#### YOUR OBJECTIVE
Please repeat the listing below exactly, but do not include its pictures.

#### RECORDED INFORMATION
:::

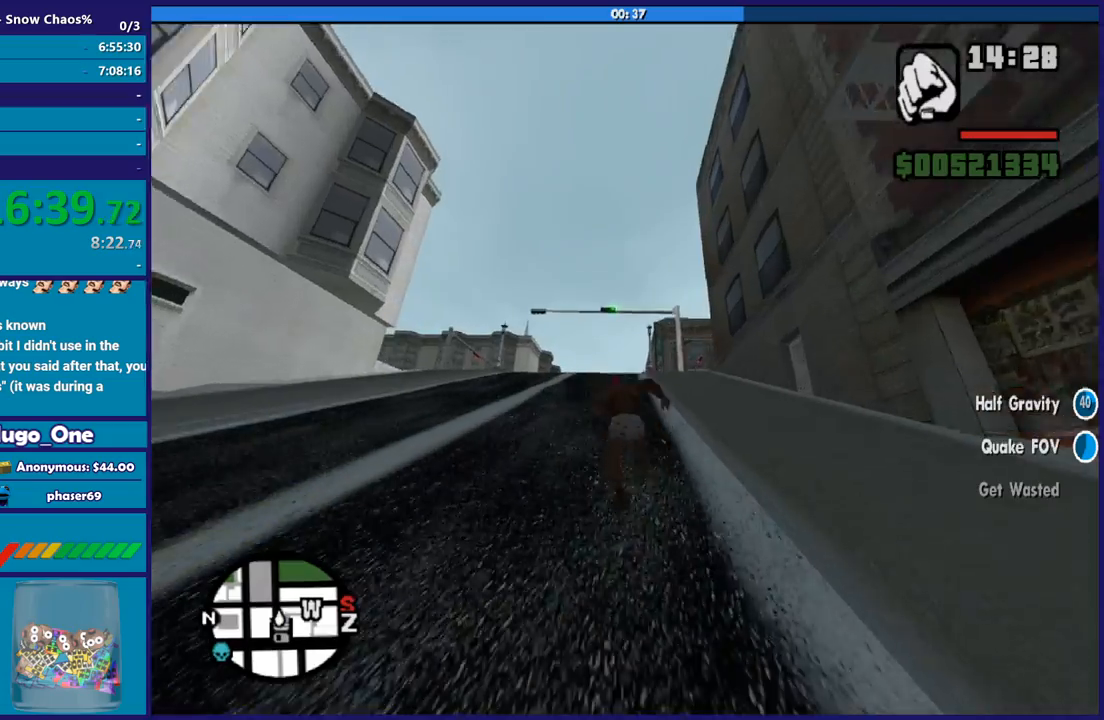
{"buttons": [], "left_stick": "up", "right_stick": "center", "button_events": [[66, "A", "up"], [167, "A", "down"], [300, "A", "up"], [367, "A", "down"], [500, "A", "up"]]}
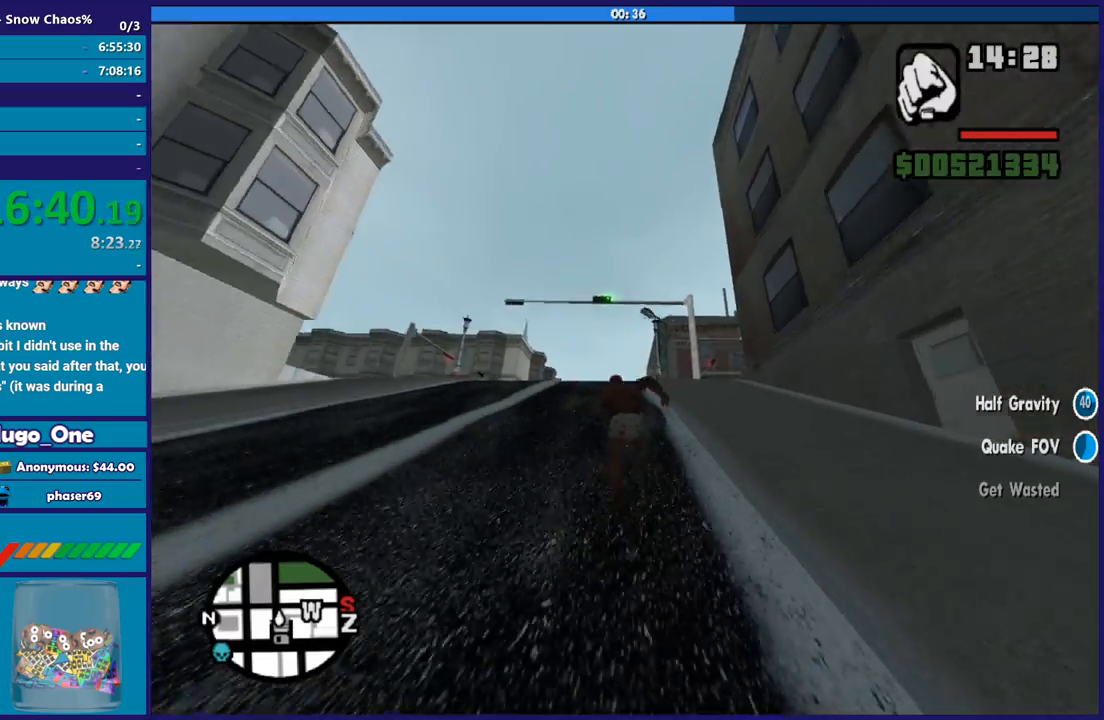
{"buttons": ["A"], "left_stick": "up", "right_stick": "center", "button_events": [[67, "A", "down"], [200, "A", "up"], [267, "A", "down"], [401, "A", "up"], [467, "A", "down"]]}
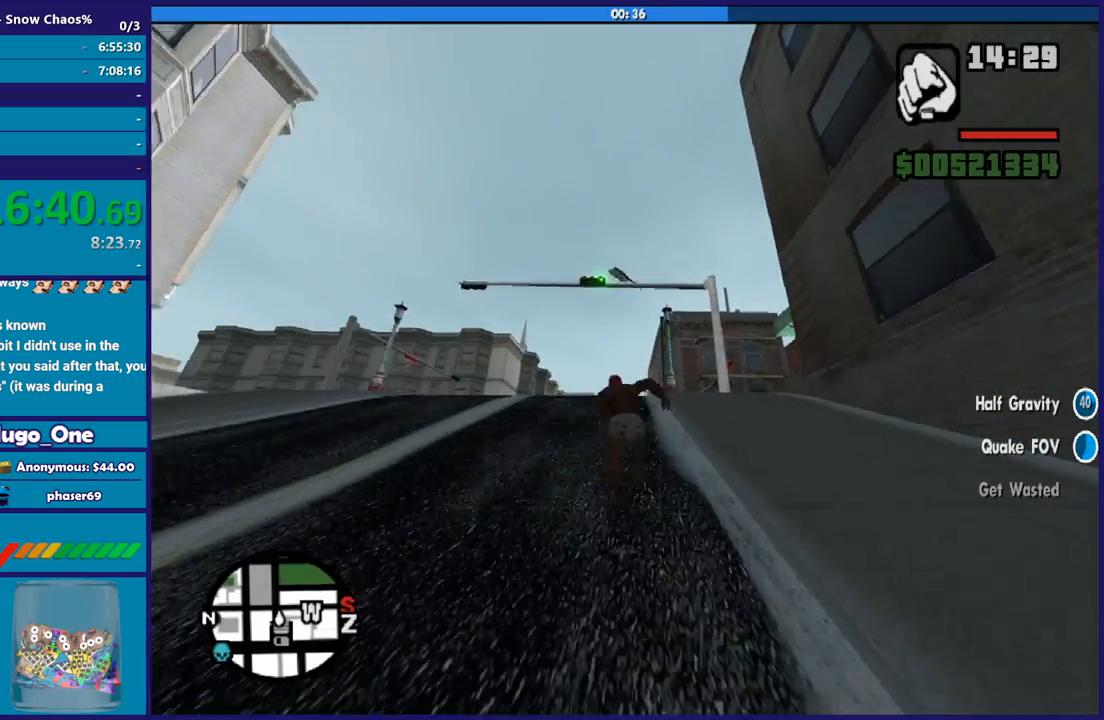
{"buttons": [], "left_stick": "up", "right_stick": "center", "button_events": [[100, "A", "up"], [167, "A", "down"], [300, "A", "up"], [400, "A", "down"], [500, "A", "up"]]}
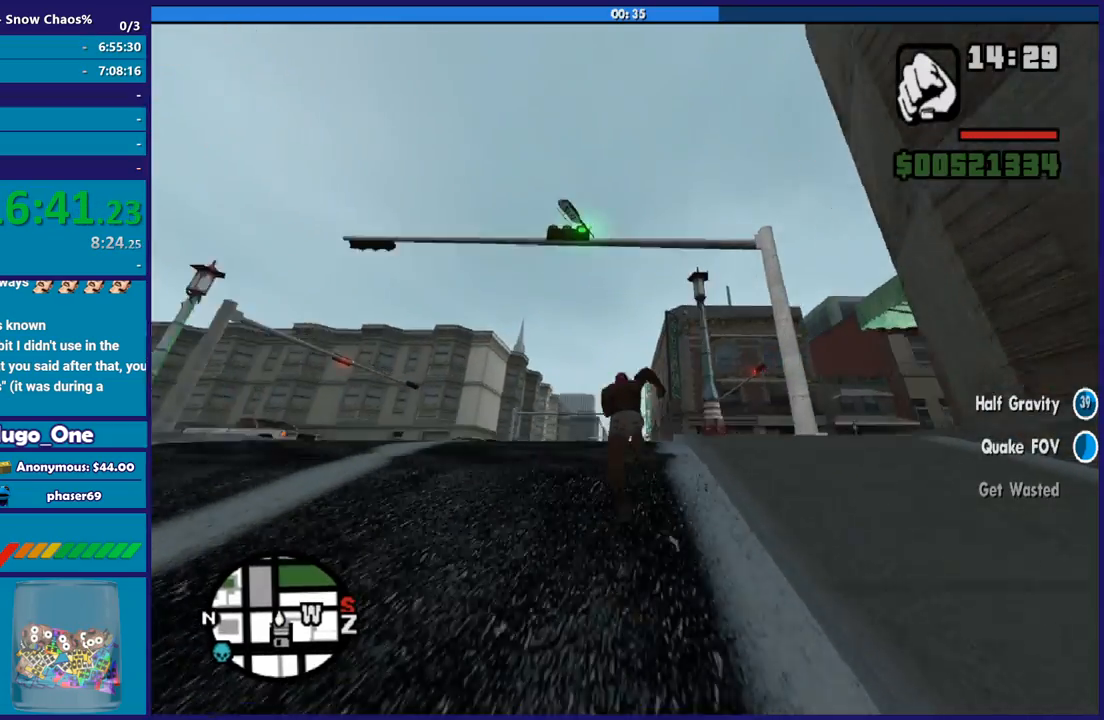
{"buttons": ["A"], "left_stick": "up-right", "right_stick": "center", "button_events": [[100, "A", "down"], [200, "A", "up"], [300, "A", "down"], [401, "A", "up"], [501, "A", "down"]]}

:::

#### RESULT
{"buttons": [], "left_stick": "up", "right_stick": "center", "button_events": [[66, "A", "up"], [167, "A", "down"], [300, "A", "up"], [367, "A", "down"], [500, "A", "up"]]}
{"buttons": ["A"], "left_stick": "up", "right_stick": "center", "button_events": [[67, "A", "down"], [200, "A", "up"], [267, "A", "down"], [401, "A", "up"], [467, "A", "down"]]}
{"buttons": [], "left_stick": "up", "right_stick": "center", "button_events": [[100, "A", "up"], [167, "A", "down"], [300, "A", "up"], [400, "A", "down"], [500, "A", "up"]]}
{"buttons": ["A"], "left_stick": "up-right", "right_stick": "center", "button_events": [[100, "A", "down"], [200, "A", "up"], [300, "A", "down"], [401, "A", "up"], [501, "A", "down"]]}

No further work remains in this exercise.